M. Villemain a parlé à son tour:—c’est à peu près le même discours qu’avait prononcé M. Cousin l’année dernière;—aussi je prie mes lecteurs de jeter un coup d’œil sur le volume de septembre 1840.—Et je dirai à M. Villemain,—comme je disais alors à M. Cousin: «Non, monsieur, il n’est pas vrai que les lettres conduisent à tout;—fouillez votre mémoire, monsieur, fouillez votre conscience,—et voyez si c’est seulement aux lettres que vous devez d’être aujourd’hui ministre;—rappelez-vous depuis 1815, monsieur, où vous fîtes assaut avec M. Cousin d’adulation envers l’empereur de Russie,—jusqu’à ce jour où nous sommes;—et que faites-vous, monsieur, et à quoi pensez-vous donc,—de venir jeter dans toutes ces jeunes têtes des ferments d’ambition?—Mais ne voyez-vous pas, monsieur, que c’est là la maladie de l’époque,—et que votre discours, pour être raisonnable et moral, devrait dire précisément tout le contraire de ce qu’il dit?—L’éducation exclusivement littéraire que vous donnez à la jeunesse est déjà assez ridicule et mauvaise comme cela,—et vous la poussez encore aux conséquences de cette éducation,—au lieu d’enseigner aux jeunes gens la modération, au lieu de leur faire aimer la situation où le sort les a placés,—au lieu de leur apprendre à honorer la profession de leur père.»

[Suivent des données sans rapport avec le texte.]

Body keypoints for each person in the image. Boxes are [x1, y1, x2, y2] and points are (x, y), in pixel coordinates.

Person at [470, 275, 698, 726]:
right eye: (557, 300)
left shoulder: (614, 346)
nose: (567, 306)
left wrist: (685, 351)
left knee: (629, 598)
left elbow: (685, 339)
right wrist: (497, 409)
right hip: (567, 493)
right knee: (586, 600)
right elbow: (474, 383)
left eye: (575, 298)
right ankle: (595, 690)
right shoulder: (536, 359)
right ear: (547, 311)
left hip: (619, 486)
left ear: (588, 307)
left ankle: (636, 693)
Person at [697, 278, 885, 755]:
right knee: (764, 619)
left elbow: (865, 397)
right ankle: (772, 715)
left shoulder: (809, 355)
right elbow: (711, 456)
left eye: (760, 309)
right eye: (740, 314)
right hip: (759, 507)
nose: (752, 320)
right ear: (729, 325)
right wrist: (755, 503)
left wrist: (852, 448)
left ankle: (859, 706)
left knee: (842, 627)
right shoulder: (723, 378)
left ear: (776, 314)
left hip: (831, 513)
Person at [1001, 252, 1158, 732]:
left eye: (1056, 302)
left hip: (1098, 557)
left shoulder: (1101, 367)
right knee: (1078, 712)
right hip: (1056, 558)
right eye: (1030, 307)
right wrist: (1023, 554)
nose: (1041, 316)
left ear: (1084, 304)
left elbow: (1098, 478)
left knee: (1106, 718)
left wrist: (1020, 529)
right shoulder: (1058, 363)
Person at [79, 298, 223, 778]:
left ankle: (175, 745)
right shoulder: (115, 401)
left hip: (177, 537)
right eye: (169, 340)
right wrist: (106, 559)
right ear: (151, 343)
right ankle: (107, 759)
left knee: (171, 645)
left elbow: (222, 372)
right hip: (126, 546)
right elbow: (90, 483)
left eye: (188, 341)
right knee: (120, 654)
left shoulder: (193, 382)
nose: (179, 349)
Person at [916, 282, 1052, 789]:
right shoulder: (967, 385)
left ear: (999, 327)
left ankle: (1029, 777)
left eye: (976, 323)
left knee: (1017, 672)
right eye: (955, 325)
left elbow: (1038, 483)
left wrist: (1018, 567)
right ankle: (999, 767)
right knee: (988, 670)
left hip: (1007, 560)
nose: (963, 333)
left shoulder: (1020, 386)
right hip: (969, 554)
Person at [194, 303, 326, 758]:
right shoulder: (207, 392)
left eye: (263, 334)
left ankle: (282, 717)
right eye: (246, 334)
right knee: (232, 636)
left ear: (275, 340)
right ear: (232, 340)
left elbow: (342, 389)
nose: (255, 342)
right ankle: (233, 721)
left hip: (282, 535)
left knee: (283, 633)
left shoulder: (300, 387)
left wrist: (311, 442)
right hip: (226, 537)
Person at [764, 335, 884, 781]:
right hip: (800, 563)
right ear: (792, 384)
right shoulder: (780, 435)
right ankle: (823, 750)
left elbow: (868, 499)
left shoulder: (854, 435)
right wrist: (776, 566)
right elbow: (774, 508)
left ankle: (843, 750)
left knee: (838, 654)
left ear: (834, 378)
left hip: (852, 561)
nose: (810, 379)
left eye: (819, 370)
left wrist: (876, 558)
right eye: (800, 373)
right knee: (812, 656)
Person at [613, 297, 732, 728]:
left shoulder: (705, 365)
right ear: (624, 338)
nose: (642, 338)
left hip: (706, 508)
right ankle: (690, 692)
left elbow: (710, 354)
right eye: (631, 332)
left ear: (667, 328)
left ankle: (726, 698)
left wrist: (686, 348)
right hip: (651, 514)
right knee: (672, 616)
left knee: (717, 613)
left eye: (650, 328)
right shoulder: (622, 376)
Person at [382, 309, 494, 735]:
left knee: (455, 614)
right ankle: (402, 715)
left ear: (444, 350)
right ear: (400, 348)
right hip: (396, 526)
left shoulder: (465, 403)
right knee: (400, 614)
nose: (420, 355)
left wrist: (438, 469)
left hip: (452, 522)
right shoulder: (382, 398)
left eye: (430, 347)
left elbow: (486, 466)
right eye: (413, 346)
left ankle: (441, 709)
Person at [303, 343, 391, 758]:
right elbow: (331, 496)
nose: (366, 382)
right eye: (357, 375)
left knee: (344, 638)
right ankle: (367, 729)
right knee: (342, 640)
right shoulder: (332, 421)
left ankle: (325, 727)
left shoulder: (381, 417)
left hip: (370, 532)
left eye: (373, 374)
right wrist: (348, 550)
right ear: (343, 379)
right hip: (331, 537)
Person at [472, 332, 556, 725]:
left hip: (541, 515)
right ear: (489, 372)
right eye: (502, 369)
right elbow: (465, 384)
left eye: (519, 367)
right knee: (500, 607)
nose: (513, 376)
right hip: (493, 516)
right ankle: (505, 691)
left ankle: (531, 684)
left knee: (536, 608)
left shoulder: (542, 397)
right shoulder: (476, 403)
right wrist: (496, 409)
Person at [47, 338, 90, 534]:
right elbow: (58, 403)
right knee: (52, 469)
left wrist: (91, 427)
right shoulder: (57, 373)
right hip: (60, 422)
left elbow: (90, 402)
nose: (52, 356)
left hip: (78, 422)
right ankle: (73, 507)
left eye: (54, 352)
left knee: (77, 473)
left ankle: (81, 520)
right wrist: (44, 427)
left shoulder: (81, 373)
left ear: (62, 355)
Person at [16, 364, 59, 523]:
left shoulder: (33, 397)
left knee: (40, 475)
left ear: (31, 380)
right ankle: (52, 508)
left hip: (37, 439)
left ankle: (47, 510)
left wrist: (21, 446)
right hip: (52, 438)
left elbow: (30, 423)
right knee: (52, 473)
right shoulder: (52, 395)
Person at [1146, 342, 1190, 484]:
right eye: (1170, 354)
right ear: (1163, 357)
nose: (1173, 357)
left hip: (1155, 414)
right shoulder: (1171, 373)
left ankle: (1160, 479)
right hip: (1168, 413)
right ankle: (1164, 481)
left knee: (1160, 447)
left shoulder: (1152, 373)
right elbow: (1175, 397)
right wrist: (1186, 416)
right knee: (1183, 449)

Au collége de Bourbon, M. Rossi, qui présidait la distribution des prix,—a traité la même question.—Eh! non, monsieur Rossi,—mille fois non,—ce n’est pas par les lettres que vous êtes arrivé à être pair de France,—ce n’est pas vrai, vous le savez bien.

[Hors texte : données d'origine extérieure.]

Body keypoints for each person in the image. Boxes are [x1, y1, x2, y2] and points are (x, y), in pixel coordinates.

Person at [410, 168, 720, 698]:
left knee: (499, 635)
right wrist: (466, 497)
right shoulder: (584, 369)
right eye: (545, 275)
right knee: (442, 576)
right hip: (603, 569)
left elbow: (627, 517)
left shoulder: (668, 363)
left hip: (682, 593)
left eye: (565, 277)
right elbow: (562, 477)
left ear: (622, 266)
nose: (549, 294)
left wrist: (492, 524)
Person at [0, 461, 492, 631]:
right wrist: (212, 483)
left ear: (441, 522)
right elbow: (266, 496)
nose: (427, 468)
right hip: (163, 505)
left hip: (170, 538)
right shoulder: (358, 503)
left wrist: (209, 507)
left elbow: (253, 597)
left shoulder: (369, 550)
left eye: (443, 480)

Vous êtes plus près de la vérité quand vous dites: «Ne croyez pas que le génie des lettres soit frivole,—il régnait dans la Florence au milieu de ces marchands dont les spéculations hardies, etc., etc.»

Oui,—monsieur,—le génie des lettres n’est pas frivole,—ici, vous avez raison, et vous le savez bien,—quand on est marchand, quand on vend beaucoup de choses, et quand on fait des spéculations hardies.

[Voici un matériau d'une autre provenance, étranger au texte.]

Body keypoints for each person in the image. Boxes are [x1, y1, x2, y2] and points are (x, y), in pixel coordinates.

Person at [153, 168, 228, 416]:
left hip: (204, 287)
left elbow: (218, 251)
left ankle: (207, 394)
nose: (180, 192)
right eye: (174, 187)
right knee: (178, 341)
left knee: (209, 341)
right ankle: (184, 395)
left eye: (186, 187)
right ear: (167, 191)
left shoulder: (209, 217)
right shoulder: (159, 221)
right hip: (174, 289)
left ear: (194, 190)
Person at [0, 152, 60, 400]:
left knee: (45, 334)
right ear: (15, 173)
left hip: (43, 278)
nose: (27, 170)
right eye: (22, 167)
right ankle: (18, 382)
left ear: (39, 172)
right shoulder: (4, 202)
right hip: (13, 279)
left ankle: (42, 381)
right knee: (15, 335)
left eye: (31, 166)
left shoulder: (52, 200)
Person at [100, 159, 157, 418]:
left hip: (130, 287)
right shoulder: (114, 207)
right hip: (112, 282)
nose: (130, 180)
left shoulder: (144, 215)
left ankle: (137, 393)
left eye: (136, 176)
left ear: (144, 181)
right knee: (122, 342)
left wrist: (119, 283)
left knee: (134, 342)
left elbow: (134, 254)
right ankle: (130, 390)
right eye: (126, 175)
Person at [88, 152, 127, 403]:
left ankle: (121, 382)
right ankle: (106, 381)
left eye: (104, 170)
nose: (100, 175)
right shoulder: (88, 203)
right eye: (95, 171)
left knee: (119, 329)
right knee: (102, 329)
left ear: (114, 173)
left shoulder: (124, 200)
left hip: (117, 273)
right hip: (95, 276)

Messieurs Villemain et Rossi,—vous trompez tous ces jeunes gens qui vous écoutent;—il fallait leur raconter en détail—l’histoire de votre élévation;—il fallait leur avouer que les lettres ne suffisent pas,—qu’il faut encore la manière de s’en servir.

Il n’y a que deux écrivains que je n’ai pas rencontrés,—disait dernièrement un étranger, c’est M. Paul de Karr et M. Alphonse Kock.